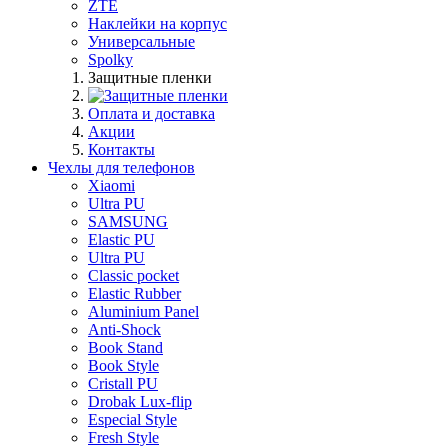
ZTE
Наклейки на корпус
Универсальные
Spolky
Защитные пленки
Оплата и доставка
Акции
Контакты
Чехлы для телефонов
Xiaomi
Ultra PU
SAMSUNG
Elastic PU
Ultra PU
Classic pocket
Elastic Rubber
Aluminium Panel
Anti-Shock
Book Stand
Book Style
Cristall PU
Drobak Lux-flip
Especial Style
Fresh Style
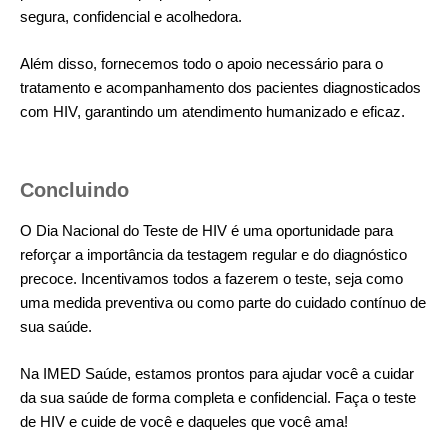
segura, confidencial e acolhedora.
Além disso, fornecemos todo o apoio necessário para o
tratamento e acompanhamento dos pacientes diagnosticados
com HIV, garantindo um atendimento humanizado e eficaz.
Concluindo
O Dia Nacional do Teste de HIV é uma oportunidade para
reforçar a importância da testagem regular e do diagnóstico
precoce. Incentivamos todos a fazerem o teste, seja como
uma medida preventiva ou como parte do cuidado contínuo de
sua saúde.
Na IMED Saúde, estamos prontos para ajudar você a cuidar
da sua saúde de forma completa e confidencial. Faça o teste
de HIV e cuide de você e daqueles que você ama!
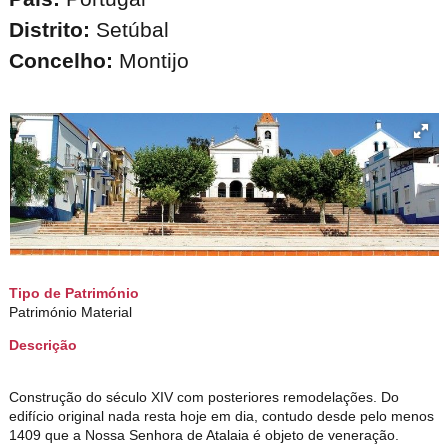
Distrito:
Setúbal
Concelho:
Montijo
Tipo de Património
Património Material
Descrição
Construção do século XIV com posteriores remodelações. Do
edifício original nada resta hoje em dia, contudo desde pelo menos
1409 que a Nossa Senhora de Atalaia é objeto de veneração.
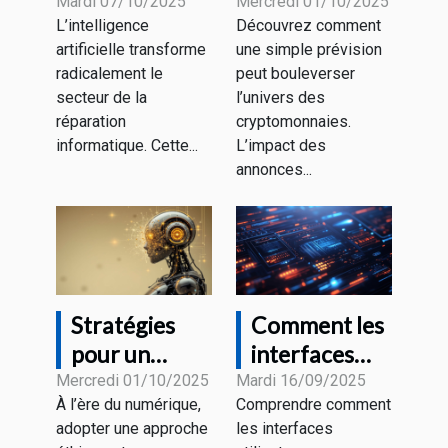
IA
d'un expert
Mardi 07/10/2025
Mercredi 01/10/2025
L’intelligence
Découvrez comment
influencent-
sur le bitcoin
artificielle transforme
une simple prévision
elles la
influence-t-
radicalement le
peut bouleverser
réparation
elle le
secteur de la
l’univers des
informatique
marché?
réparation
cryptomonnaies.
?
informatique. Cette...
L’impact des
annonces...
Stratégies
Comment les
pour un
interfaces
marketing
utilisateurs
Mercredi 01/10/2025
Mardi 16/09/2025
À l’ère du numérique,
Comprendre comment
digital
influencent-
adopter une approche
les interfaces
éthique et
elles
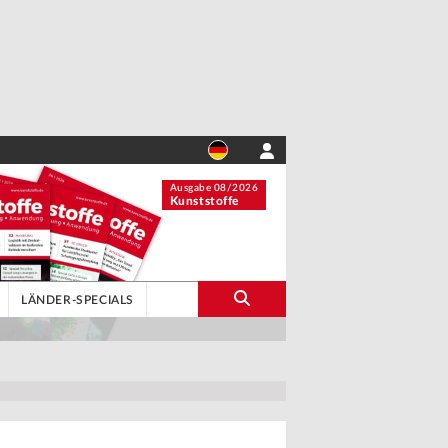
Ausgabe 08/2026
Kunststoffe
LÄNDER-SPECIALS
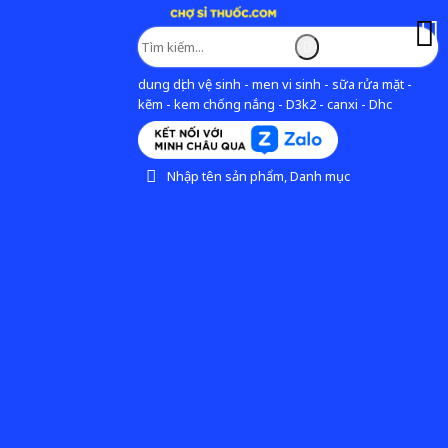
dung dịch vệ sinh - men vi sinh - sữa rửa mặt -
kẽm - kem chống nắng - D3k2 - canxi - Dhc
Nhập tên sản phẩm, Danh mục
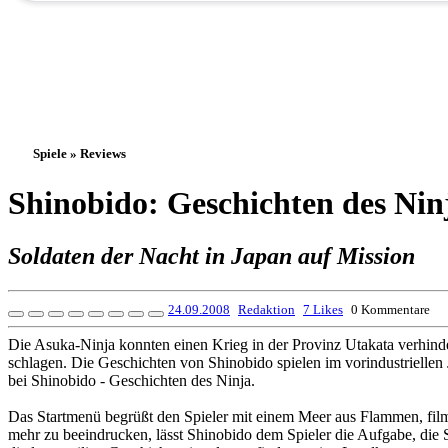
Spiele » Reviews
Shinobido: Geschichten des Nin
Soldaten der Nacht in Japan auf Mission
24.09.2008
Redaktion
7 Likes
0 Kommentare
Die Asuka-Ninja konnten einen Krieg in der Provinz Utakata verhinde
schlagen. Die Geschichten von Shinobido spielen im vorindustriell
bei Shinobido - Geschichten des Ninja.
Das Startmenü begrüßt den Spieler mit einem Meer aus Flammen, fil
mehr zu beeindrucken, lässt Shinobido dem Spieler die Aufgabe, die St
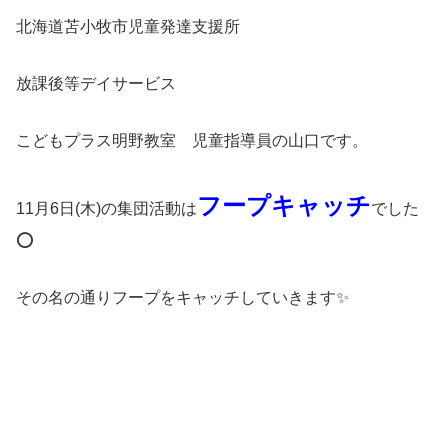
北海道苫小牧市児童発達支援所
放課後等デイサービス
こどもプラス明野教室 児童指導員の山口です。
フープキャッチ
11月6日(木)の集団活動は
でした
⭕
その名の通りフープをキャッチしていきます✨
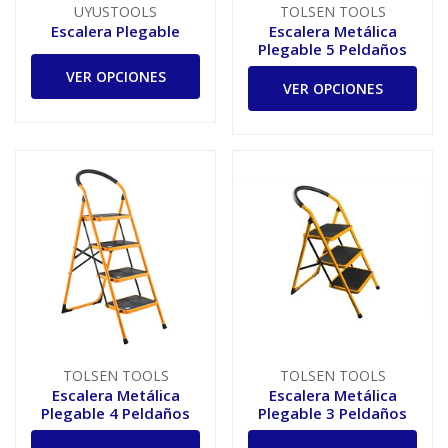
UYUSTOOLS
TOLSEN TOOLS
Escalera Plegable
Escalera Metálica
Plegable 5 Peldaños
VER OPCIONES
VER OPCIONES
TOLSEN TOOLS
TOLSEN TOOLS
Escalera Metálica
Escalera Metálica
Plegable 4 Peldaños
Plegable 3 Peldaños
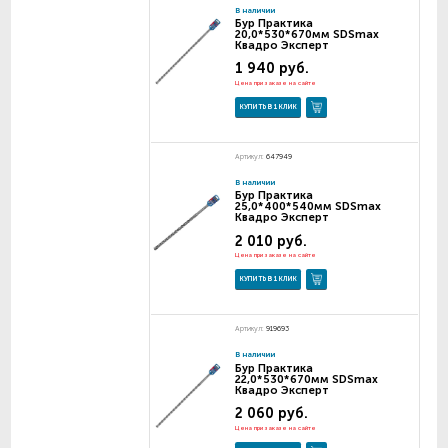
В наличии
Бур Практика
20,0*530*670мм SDSmax
Квадро Эксперт
1 940 руб.
Цена при заказе на сайте
КУПИТЬ В 1 КЛИК
Артикул:
647949
В наличии
Бур Практика
25,0*400*540мм SDSmax
Квадро Эксперт
2 010 руб.
Цена при заказе на сайте
КУПИТЬ В 1 КЛИК
Артикул:
919693
В наличии
Бур Практика
22,0*530*670мм SDSmax
Квадро Эксперт
2 060 руб.
Цена при заказе на сайте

:::

Problem requirements —
Reproduce the listing above line for line, with no changes to the text, and omit the pictures.

Solved exercise —
ZTE
Наклейки на корпус
Универсальные
Spolky
Защитные пленки
Оплата и доставка
Акции
Контакты
Чехлы для телефонов
Xiaomi
Ultra PU
SAMSUNG
Elastic PU
Ultra PU
Classic pocket
Elastic Rubber
Aluminium Panel
Anti-Shock
Book Stand
Book Style
Cristall PU
Drobak Lux-flip
Especial Style
Fresh Style
segura, confidencial e acolhedora.
Além disso, fornecemos todo o apoio necessário para o
tratamento e acompanhamento dos pacientes diagnosticados
com HIV, garantindo um atendimento humanizado e eficaz.
Concluindo
O Dia Nacional do Teste de HIV é uma oportunidade para
reforçar a importância da testagem regular e do diagnóstico
precoce. Incentivamos todos a fazerem o teste, seja como
uma medida preventiva ou como parte do cuidado contínuo de
sua saúde.
Na IMED Saúde, estamos prontos para ajudar você a cuidar
da sua saúde de forma completa e confidencial. Faça o teste
de HIV e cuide de você e daqueles que você ama!
Distrito:
Setúbal
Concelho:
Montijo
Tipo de Património
Património Material
Descrição
Construção do século XIV com posteriores remodelações. Do
edifício original nada resta hoje em dia, contudo desde pelo menos
1409 que a Nossa Senhora de Atalaia é objeto de veneração.
IA
d'un expert
Mardi 07/10/2025
Mercredi 01/10/2025
L’intelligence
Découvrez comment
influencent-
sur le bitcoin
artificielle transforme
une simple prévision
elles la
influence-t-
radicalement le
peut bouleverser
réparation
elle le
secteur de la
l’univers des
informatique
marché?
réparation
cryptomonnaies.
?
informatique. Cette...
L’impact des
annonces...
Stratégies
Comment les
pour un
interfaces
marketing
utilisateurs
Mercredi 01/10/2025
Mardi 16/09/2025
À l’ère du numérique,
Comprendre comment
digital
influencent-
adopter une approche
les interfaces
éthique et
elles
Ausgabe 08/2026
Kunststoffe
LÄNDER-SPECIALS
dung dịch vệ sinh - men vi sinh - sữa rửa mặt -
kẽm - kem chống nắng - D3k2 - canxi - Dhc
Nhập tên sản phẩm, Danh mục
Spiele » Reviews
Shinobido: Geschichten des Nin
Soldaten der Nacht in Japan auf Mission
24.09.2008
Redaktion
7 Likes
0 Kommentare
Die Asuka-Ninja konnten einen Krieg in der Provinz Utakata verhinde
schlagen. Die Geschichten von Shinobido spielen im vorindustriell
bei Shinobido - Geschichten des Ninja.
Das Startmenü begrüßt den Spieler mit einem Meer aus Flammen, fil
mehr zu beeindrucken, lässt Shinobido dem Spieler die Aufgabe, die St
北海道苫小牧市児童発達支援所
放課後等デイサービス
こどもプラス明野教室 児童指導員の山口です。
フープキャッチ
11月6日(木)の集団活動は
でした
⭕
その名の通りフープをキャッチしていきます✨
UYUSTOOLS
TOLSEN TOOLS
Escalera Plegable
Escalera Metálica
Plegable 5 Peldaños
VER OPCIONES
VER OPCIONES
TOLSEN TOOLS
TOLSEN TOOLS
Escalera Metálica
Escalera Metálica
Plegable 4 Peldaños
Plegable 3 Peldaños
В наличии
Бур Практика
20,0*530*670мм SDSmax
Квадро Эксперт
1 940 руб.
Цена при заказе на сайте
КУПИТЬ В 1 КЛИК
Артикул:
647949
В наличии
Бур Практика
25,0*400*540мм SDSmax
Квадро Эксперт
2 010 руб.
Цена при заказе на сайте
КУПИТЬ В 1 КЛИК
Артикул:
919693
В наличии
Бур Практика
22,0*530*670мм SDSmax
Квадро Эксперт
2 060 руб.
Цена при заказе на сайте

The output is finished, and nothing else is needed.